#### WORK TASK
According to the GRA summary below, why does adding ARC to a backbone inflate its parameter count, and why is that a problem?

━━━ EXCERPTED TEXT ━━━

GRA: Detecting Oriented Objects Through Group-Wise Rotating and Attention¶

Conference: ECCV2024
arXiv: 2403.11127
Code: wangjiangshan0725/GRA
Area: Object Detection
Keywords: Oriented Object Detection, Group-wise Rotating, Spatial Attention, Dynamic Neural Networks
Institution: Tsinghua University, DAMO Academy (Alibaba), ModelTC

TL;DR¶

A lightweight Group-wise Rotating and Attention (GRA) module is proposed. By grouping and rotating convolution kernels and applying group-wise spatial attention, it outperforms the previous SOTA method ARC with nearly 50% fewer parameters, achieving new state-of-the-art performance on DOTA-v2.0.

Background & Motivation¶

Oriented object detection aims to locate and identify objects under arbitrary orientations using oriented bounding boxes, which is widely applied in remote sensing, autonomous driving, text recognition, and other scenarios. Recent studies have advanced this field from various aspects (such as bounding box representations, loss functions, network architectures, and label assignment strategies), but the latest trend focuses on developing rotation-aware detection backbones.

The previous SOTA method, Adaptive Rotated Convolution (ARC), utilizes \(m\) independent convolutional kernels, where each kernel is rotated to a different angle to extract features separately, followed by a weighted summation to aggregate the output. Although this method improves performance, it introduces two critical issues:

Excessive Parameter Size: Using \(m\) convolutional kernels leads to an \(m\)-fold increase in the number of parameters. A standard ResNet-50 has about 23.5M parameters, which swells to 57.2M after integrating ARC (\(m=4\)). This poses a serious challenge for deployment scenarios with limited storage resources, such as remote sensing equipment.

━━━ RECORDED INFORMATION ━━━

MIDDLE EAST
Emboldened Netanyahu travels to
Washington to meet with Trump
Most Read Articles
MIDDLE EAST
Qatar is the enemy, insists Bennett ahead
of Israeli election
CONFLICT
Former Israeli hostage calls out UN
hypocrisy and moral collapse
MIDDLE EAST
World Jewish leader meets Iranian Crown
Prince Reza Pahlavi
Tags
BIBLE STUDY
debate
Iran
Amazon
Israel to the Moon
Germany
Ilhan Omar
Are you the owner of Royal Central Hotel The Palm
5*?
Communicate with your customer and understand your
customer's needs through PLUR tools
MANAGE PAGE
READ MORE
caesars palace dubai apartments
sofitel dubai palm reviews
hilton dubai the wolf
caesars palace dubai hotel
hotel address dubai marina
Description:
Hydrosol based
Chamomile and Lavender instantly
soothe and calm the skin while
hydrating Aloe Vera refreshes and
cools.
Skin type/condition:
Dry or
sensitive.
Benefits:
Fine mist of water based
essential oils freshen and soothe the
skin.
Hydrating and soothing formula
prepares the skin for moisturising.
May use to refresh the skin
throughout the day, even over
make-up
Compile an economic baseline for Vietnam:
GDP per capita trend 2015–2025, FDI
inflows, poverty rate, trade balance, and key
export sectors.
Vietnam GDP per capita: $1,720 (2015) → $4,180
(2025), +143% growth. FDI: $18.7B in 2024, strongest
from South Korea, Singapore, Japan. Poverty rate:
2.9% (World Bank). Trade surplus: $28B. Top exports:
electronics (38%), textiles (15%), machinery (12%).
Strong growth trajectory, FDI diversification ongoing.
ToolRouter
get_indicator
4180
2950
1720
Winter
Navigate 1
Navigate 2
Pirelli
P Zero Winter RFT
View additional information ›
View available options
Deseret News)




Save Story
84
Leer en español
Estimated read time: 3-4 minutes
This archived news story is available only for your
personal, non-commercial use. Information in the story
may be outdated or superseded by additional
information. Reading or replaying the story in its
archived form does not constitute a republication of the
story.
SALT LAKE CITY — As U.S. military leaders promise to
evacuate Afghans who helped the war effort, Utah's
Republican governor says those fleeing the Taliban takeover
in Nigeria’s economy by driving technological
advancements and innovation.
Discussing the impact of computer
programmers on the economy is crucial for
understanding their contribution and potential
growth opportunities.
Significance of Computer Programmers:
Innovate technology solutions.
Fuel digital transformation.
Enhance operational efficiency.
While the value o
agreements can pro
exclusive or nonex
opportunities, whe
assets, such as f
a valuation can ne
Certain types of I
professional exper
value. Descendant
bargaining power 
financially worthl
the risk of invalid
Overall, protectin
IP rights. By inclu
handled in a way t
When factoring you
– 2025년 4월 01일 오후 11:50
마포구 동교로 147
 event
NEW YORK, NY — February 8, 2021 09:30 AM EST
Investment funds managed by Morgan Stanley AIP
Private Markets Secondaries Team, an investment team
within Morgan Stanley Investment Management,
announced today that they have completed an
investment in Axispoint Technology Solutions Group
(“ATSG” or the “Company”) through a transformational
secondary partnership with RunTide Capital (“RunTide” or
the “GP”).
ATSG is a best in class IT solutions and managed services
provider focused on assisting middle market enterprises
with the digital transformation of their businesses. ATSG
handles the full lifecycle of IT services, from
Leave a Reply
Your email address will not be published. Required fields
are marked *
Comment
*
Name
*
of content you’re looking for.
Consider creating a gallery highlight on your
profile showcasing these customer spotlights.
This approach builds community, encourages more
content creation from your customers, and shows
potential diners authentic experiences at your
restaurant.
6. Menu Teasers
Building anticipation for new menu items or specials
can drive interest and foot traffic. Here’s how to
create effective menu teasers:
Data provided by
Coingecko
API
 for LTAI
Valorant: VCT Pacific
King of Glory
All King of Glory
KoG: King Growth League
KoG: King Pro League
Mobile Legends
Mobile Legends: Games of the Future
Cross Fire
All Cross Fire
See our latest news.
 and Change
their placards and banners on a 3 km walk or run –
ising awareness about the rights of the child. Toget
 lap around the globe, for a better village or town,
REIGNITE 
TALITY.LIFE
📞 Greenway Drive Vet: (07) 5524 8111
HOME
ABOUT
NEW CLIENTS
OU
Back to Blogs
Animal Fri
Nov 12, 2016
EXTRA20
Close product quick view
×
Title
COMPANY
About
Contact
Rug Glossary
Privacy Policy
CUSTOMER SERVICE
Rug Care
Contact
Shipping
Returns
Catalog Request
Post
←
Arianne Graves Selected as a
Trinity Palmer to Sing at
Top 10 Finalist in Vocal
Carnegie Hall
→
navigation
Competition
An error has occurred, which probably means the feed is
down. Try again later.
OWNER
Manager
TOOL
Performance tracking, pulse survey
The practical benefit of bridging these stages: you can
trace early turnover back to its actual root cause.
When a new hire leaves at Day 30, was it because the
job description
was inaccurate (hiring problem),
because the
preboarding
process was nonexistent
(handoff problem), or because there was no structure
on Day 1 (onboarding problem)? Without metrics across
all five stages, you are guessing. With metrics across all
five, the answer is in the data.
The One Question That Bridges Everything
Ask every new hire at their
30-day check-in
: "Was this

━━━

#### ANSWER FOR THE TASK
ARC uses m independent convolutional kernels, each rotated to a different angle, so the parameter count grows m-fold. A standard ResNet-50 goes from about 23.5M to 57.2M parameters with m=4. This creates a serious obstacle for deployment where storage is limited, such as remote sensing equipment.